What I’ve learned over the years is that being stuck isn’t truly cumulative. It often feels cumulative — ten days of being stuck will usually feel worse than one — but the feeling that stuckness compounds is just a trick played by my mind. My brain strings together moments of being stuck into a narrative, and that narrative takes on way more significance than the simple act of hitting a wall. It conveniently ignores all of the creative potential of that period, all of the subconscious work I might be doing, the option to work on other projects — in short, all of the surprising benefits we’ve talked about in this piece. Instead, it feels like a vicious cycle that gets worse the longer I’m stuck.
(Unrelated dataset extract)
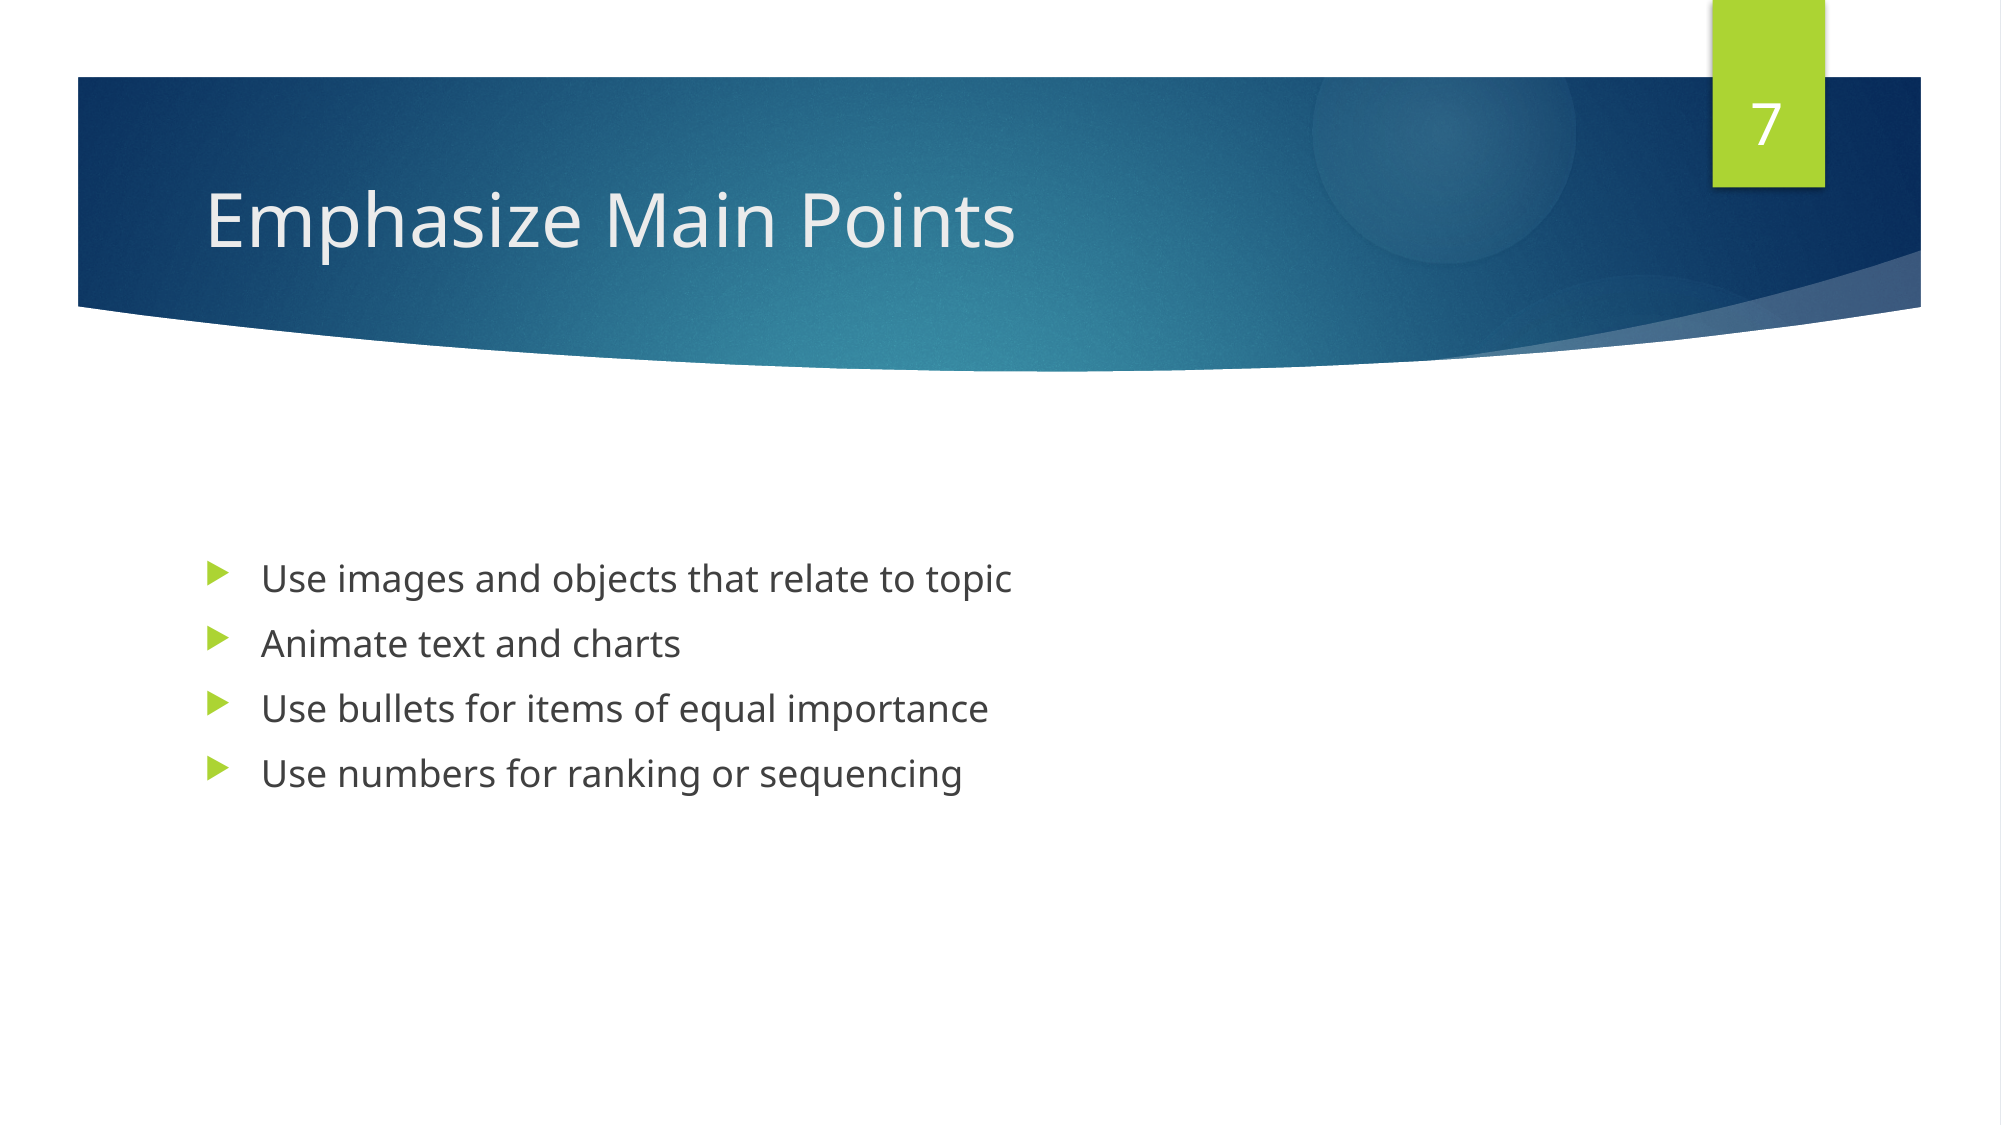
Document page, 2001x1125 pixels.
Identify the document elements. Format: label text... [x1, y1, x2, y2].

title Emphasize Main Points [189, 159, 1628, 276]
slide_number 7 [1698, 48, 1837, 175]
list Use images and objects that relate to topic Animate text and charts Use bullets for items of equal importance Use numbers for ranking or sequencing [189, 427, 1628, 988]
To break that cycle, I’ve learned to let go of my stuckness and just move on. I forgive myself for yesterday’s confusion. I don’t hold on to the feelings of self-doubt or fear that crept in as a result. I accept a new day as a blank slate, and just show up and try again. It doesn’t guarantee that I won’t be stuck again. But it absolutely stops me from feeding that feeling of stuckness more than is necessary. This is a simple practice, but it’s hard to do. If you commit to it, though, hitting those walls becomes a lot less daunting.
“Finish each day and be done with it,” Ralph Waldo Emerson once wrote. “You have done what you could. Some blunders and absurdities have crept in; forget them as soon as you can. Tomorrow is a new day. You shall begin it serenely and with too high a spirit to be encumbered with your old nonsense.”
And that’s all stuckness is, really — a little bit of nonsense we need to (and absolutely can) work out.